一枚の絵からは、そこに描かれている形象だけでなく、作者が何を思い、どう考えて生きたのかという、心の軌跡が浮かび上がってくるものです。絵が描かれたいきさつ、それにまつわる作者の人生を紹介していきます。(絵と文 川崎善張)

『虹のしずく』(2015年作。P10号)

『虹のしずく』(2015年作。P10号)

絵と文 川崎善張(かわさき・よしはる) 大分県豊後高田市在住の画家。1957年、大分県生まれ。東京造形大学卒業。白日会会員を経て、現在、生長の家芸術連盟(生芸連)会員。2002年に生光展賞。生長の家地方講師、生長の家相愛会大分教区連合会副会長。

絵と文 川崎善張(かわさき・よしはる)
大分県豊後高田市在住の画家。1957年、大分県生まれ。東京造形大学卒業。白日会会員を経て、現在、生長の家芸術連盟(生芸連)会員。2002年に生光展賞。生長の家地方講師、生長の家相愛会大分教区連合会副会長。

 ミクストメディア(*1)の絵、『虹のしずく』のイメージは、下地として塗った日本画の顔料(*2)<小豆茶 13号(*3)>の塗り斑(ぬりむら)から生まれた。

 下塗りの終わったカンバスをイーゼルに立てかけ、ぼんやりと眺めているうちに、筆跡と小豆茶の色の濃淡の内から、何か浮き上がって来ているように見えた。意識を集中して目を凝(こ)らすと、いろいろな形が浮かび上がってきたのである。

「この目に映っている色斑(いろむら)の奥底に感じられる形(想念)を表現しよう」と筆を滑(すべ)らせていくと、最初は、ぼんやりと輝く岩肌として現れ、さらに描き進めていくうちに、岩肌の周囲から、やや明るい光のような色が噴(ふ)き出してきた。そしてその色は、次第に強さを増し、やがて花びらのような形としてカンバスに顕(あらわ)れてきた。それが、『虹のしずく』である。
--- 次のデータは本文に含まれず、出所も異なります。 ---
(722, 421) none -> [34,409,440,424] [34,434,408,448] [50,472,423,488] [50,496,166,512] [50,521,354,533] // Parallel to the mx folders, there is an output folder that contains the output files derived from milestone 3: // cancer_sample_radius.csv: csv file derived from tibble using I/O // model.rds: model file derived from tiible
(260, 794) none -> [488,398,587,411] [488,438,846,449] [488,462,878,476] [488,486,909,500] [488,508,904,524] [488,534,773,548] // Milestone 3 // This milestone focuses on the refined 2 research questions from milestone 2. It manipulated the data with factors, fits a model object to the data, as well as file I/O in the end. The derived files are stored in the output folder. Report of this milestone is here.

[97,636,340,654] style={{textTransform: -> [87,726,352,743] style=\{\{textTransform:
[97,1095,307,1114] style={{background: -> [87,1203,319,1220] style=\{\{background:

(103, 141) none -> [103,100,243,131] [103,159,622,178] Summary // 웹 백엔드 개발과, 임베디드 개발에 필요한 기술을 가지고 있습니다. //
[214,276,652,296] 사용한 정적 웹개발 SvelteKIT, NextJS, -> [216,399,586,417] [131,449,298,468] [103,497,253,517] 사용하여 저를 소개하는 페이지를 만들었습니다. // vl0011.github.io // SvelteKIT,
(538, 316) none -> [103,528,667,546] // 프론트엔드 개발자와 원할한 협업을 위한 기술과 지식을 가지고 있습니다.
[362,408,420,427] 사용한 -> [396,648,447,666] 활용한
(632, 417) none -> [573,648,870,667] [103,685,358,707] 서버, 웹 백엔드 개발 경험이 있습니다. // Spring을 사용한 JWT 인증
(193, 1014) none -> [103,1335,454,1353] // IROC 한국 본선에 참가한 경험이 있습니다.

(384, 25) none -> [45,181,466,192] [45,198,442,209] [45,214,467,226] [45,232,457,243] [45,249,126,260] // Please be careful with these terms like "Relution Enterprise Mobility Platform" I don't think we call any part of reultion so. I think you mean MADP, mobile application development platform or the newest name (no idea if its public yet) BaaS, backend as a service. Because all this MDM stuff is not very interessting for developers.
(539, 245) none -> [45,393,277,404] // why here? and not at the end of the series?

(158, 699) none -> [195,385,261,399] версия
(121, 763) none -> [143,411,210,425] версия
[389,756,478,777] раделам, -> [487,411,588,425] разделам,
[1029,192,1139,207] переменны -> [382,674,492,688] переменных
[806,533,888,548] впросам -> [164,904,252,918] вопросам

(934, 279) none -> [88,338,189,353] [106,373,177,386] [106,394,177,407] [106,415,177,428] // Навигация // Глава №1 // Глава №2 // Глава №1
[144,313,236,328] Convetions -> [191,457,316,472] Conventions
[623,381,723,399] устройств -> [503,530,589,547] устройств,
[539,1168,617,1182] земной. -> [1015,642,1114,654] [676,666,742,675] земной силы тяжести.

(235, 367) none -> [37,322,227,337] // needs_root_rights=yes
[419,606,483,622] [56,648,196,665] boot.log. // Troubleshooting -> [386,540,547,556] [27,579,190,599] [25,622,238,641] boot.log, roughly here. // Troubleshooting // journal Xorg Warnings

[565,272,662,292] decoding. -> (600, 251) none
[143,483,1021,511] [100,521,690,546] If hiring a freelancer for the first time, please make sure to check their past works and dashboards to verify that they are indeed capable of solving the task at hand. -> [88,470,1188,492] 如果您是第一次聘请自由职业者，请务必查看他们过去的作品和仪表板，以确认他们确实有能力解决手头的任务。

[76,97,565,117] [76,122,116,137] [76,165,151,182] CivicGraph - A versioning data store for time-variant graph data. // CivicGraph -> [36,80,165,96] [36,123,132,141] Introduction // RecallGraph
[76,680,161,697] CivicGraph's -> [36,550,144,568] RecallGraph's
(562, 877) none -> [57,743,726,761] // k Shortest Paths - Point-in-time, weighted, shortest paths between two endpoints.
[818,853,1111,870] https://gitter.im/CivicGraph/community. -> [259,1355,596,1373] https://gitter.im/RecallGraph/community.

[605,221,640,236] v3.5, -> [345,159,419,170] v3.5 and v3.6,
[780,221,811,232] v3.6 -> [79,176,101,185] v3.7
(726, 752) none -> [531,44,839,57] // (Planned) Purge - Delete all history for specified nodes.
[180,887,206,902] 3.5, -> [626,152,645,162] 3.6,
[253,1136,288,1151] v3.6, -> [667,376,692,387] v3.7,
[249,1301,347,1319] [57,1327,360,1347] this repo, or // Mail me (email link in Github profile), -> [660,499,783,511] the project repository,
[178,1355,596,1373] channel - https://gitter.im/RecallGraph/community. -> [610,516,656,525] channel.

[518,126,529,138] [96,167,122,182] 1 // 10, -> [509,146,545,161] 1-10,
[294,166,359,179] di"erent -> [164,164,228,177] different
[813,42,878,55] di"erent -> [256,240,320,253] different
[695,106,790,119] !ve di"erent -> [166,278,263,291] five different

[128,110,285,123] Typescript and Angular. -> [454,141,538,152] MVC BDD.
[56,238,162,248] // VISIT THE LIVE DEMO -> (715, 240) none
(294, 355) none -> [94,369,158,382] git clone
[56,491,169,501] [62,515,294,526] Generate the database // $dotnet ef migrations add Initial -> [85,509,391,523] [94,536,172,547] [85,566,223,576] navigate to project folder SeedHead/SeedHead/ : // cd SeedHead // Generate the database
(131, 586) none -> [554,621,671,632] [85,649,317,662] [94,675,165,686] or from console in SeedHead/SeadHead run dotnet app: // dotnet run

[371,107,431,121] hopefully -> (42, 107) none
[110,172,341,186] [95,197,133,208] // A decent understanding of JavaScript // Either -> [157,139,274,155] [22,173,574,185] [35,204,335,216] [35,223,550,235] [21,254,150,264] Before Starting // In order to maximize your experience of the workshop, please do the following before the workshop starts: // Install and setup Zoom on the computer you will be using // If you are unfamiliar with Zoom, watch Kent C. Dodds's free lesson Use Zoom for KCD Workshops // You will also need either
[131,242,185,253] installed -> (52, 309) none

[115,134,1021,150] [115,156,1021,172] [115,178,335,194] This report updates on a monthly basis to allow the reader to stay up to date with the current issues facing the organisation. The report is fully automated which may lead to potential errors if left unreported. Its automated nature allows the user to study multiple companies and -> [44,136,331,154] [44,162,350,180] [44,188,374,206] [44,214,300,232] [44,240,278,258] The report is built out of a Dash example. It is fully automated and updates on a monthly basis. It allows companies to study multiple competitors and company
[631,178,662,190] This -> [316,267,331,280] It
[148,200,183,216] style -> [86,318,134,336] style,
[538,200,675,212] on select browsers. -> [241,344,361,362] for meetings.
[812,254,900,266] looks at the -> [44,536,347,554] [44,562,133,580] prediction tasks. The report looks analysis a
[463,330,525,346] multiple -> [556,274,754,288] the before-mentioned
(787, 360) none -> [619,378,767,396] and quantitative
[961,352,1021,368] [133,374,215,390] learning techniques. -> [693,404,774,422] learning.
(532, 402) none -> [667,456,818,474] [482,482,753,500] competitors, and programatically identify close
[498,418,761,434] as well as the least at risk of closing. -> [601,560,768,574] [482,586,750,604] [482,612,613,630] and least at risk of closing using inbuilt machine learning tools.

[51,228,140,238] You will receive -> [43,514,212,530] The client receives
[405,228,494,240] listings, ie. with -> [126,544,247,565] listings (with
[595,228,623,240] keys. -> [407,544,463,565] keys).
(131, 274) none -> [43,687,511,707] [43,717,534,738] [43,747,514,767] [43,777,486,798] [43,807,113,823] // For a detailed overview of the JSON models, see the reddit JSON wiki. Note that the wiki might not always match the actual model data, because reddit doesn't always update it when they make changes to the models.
 この絵を描きながら気づかされたことがあった。現象として見える斑からも、見方次第、感じ方次第で、素晴らしいイメージが膨(ふく)らむこと、そして、イメージを膨らませられるかどうかは、自分の心の在り方によるということだった。

 心は自由自在である。同じ現象に遭遇しても、それをどう受け取り、どう感じるかは人それぞれで、現象世界は、人の心の数だけ存在する。

 以前、手で摘(つま)んだ真っ白の紙を見せられ、「この紙に何が見えますか?」と聞かれたことがある。目に映る紙だけを見れば、それは、親指と人差し指で摘(つ)ままれて、蛍光灯(けいこうとう)の光を受け、少し揺らめきながら白のグラデーションを変化させているにすぎない。ただ見ているだけでは、それ以上のものは見えてこない。心が伴ってこそ何かが見えてくる。

 私の前に在る白い紙を、“心の眼”で見るとき、この世界での全ての存在の一瞬、一瞬が“神からの贈り物”であり、それは、見逃してしまうほどの小さな出来事の中に常にあることに気づかされる。その連続する一瞬に、「ありがとうございます」と感謝の言葉を伝える時、美しい世界が見えてくる。

『虹のしずく』は、そんな日常の小さな出来事への感謝の想いを込めてつけたタイトルである。